(Aim of the task): Without copying any picture, transcribe exactly the lines of the data below from the one containing "Morgenstern" through the one containing "26.50% | 32.83% |".

(Data extract):
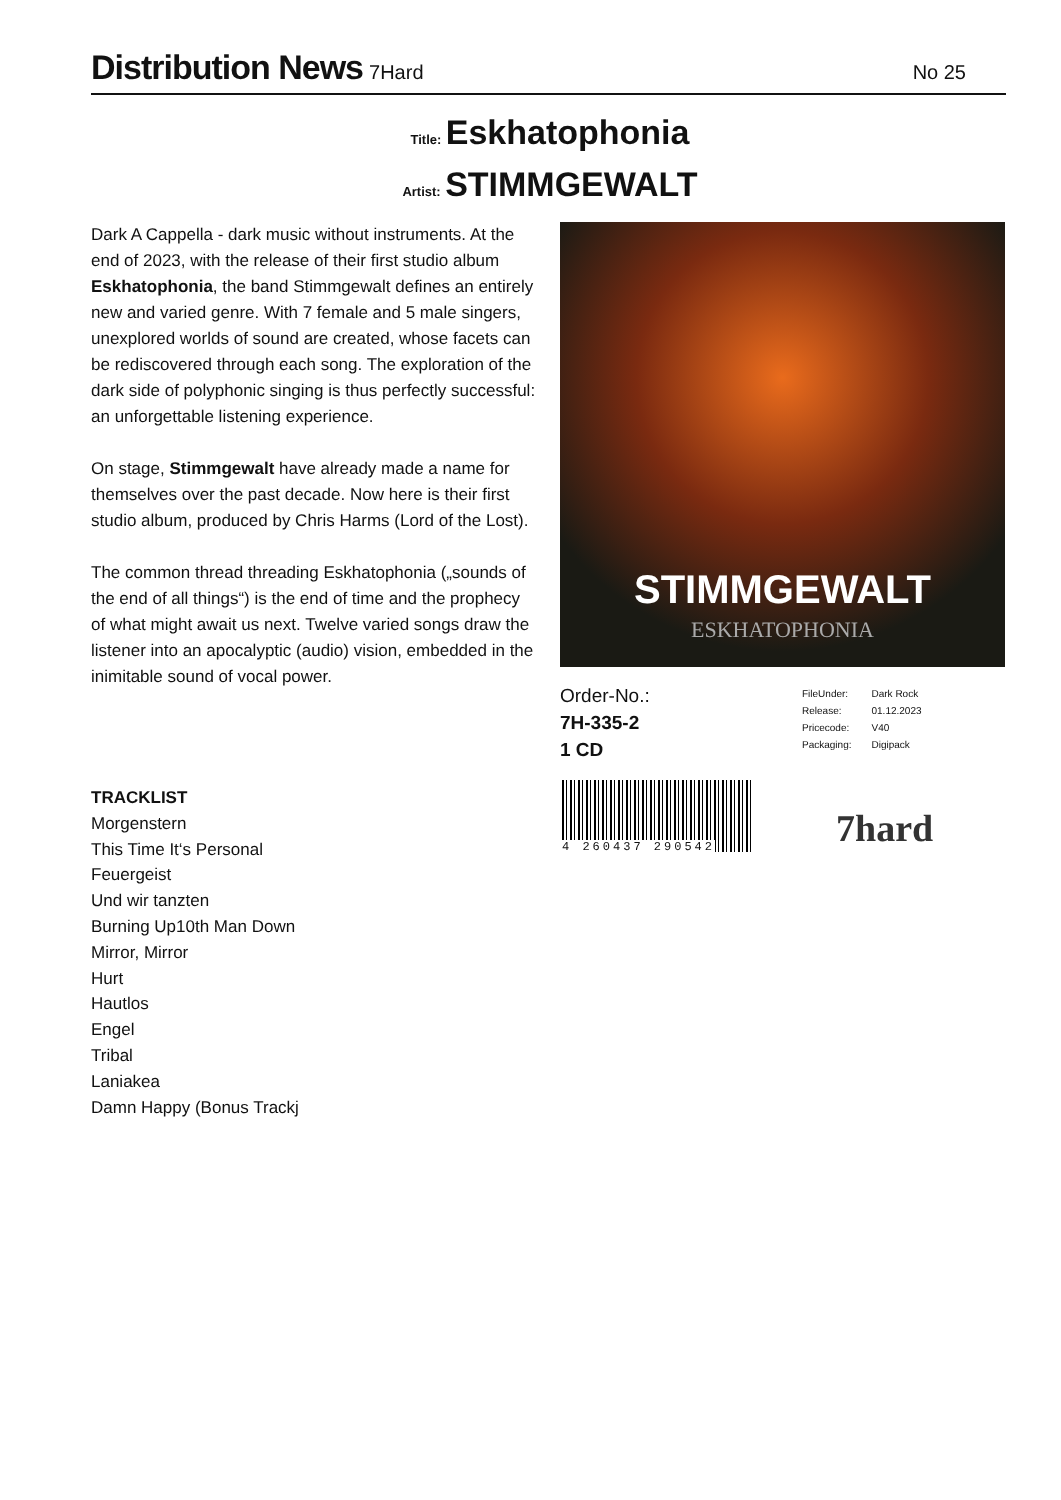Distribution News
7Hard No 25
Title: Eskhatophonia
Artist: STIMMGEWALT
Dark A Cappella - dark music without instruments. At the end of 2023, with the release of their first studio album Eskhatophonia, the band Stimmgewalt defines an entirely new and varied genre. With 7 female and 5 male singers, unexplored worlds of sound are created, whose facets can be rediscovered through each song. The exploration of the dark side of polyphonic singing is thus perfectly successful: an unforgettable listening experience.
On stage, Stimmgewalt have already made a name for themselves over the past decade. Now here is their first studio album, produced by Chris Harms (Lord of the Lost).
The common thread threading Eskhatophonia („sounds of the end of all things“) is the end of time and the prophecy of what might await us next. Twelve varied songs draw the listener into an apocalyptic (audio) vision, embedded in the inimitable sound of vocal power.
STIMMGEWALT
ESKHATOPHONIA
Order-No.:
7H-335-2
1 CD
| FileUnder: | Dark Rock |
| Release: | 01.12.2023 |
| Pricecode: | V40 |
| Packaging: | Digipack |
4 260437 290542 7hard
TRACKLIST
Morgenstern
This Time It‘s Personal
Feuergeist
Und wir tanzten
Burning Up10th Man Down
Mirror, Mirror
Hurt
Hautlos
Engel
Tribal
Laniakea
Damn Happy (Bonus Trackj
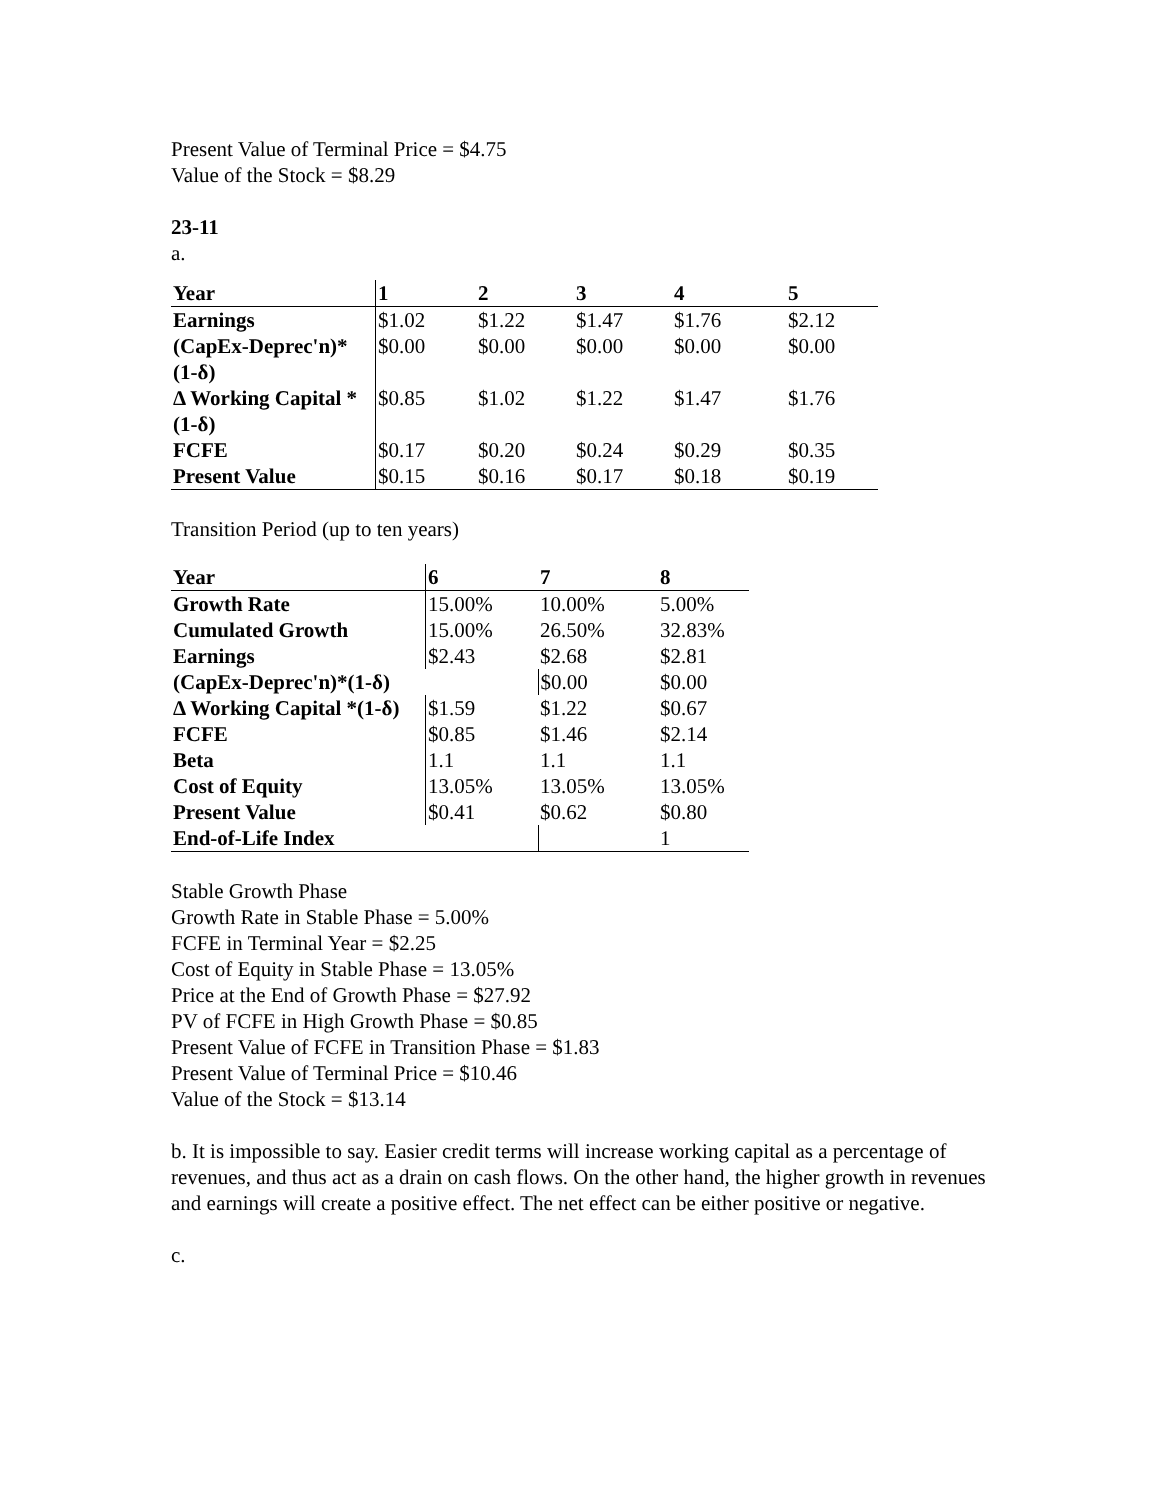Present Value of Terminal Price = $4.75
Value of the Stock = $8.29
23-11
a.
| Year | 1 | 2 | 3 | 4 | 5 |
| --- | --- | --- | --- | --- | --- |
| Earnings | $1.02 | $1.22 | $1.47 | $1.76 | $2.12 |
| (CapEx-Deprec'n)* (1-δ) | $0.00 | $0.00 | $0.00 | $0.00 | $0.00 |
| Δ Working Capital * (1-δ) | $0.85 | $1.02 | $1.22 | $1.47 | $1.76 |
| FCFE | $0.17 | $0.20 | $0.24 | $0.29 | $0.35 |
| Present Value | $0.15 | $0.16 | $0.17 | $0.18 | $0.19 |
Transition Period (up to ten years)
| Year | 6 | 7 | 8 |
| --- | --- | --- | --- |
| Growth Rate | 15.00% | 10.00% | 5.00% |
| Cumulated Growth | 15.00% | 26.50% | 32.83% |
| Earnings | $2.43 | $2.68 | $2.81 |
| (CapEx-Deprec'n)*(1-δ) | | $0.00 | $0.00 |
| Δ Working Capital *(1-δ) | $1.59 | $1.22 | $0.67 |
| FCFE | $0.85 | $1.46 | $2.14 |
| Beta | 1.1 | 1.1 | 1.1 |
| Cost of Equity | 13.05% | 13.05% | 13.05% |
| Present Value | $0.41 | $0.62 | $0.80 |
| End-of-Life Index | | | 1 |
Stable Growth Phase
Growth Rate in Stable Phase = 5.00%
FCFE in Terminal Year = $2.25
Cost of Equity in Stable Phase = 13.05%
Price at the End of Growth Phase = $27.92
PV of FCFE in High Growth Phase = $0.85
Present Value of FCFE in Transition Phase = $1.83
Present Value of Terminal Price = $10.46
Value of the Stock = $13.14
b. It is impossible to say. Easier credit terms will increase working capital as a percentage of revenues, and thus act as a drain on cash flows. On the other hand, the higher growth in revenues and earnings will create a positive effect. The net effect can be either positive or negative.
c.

--

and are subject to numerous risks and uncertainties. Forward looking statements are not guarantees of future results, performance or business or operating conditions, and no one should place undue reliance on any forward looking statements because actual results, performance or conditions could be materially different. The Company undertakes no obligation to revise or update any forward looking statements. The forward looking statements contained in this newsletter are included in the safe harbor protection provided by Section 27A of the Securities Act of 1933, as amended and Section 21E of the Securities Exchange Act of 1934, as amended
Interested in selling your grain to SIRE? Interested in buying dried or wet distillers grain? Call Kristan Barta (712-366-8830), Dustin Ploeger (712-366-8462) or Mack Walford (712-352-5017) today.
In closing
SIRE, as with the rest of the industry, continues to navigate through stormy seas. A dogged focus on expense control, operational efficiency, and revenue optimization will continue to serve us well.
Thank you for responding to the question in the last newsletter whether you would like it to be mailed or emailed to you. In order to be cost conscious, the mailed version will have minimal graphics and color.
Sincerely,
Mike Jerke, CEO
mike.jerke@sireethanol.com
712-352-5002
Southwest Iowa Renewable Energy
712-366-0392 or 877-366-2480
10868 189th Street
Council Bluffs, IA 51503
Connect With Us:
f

(Answer to the exercise):
Morgenstern
This Time It‘s Personal
Feuergeist
Und wir tanzten
Burning Up10th Man Down
Mirror, Mirror
Hurt
Hautlos
Engel
Tribal
Laniakea
Damn Happy (Bonus Trackj
Present Value of Terminal Price = $4.75
Value of the Stock = $8.29
23-11
a.
| Year | 1 | 2 | 3 | 4 | 5 |
| --- | --- | --- | --- | --- | --- |
| Earnings | $1.02 | $1.22 | $1.47 | $1.76 | $2.12 |
| (CapEx-Deprec'n)* (1-δ) | $0.00 | $0.00 | $0.00 | $0.00 | $0.00 |
| Δ Working Capital * (1-δ) | $0.85 | $1.02 | $1.22 | $1.47 | $1.76 |
| FCFE | $0.17 | $0.20 | $0.24 | $0.29 | $0.35 |
| Present Value | $0.15 | $0.16 | $0.17 | $0.18 | $0.19 |
Transition Period (up to ten years)
| Year | 6 | 7 | 8 |
| --- | --- | --- | --- |
| Growth Rate | 15.00% | 10.00% | 5.00% |
| Cumulated Growth | 15.00% | 26.50% | 32.83% |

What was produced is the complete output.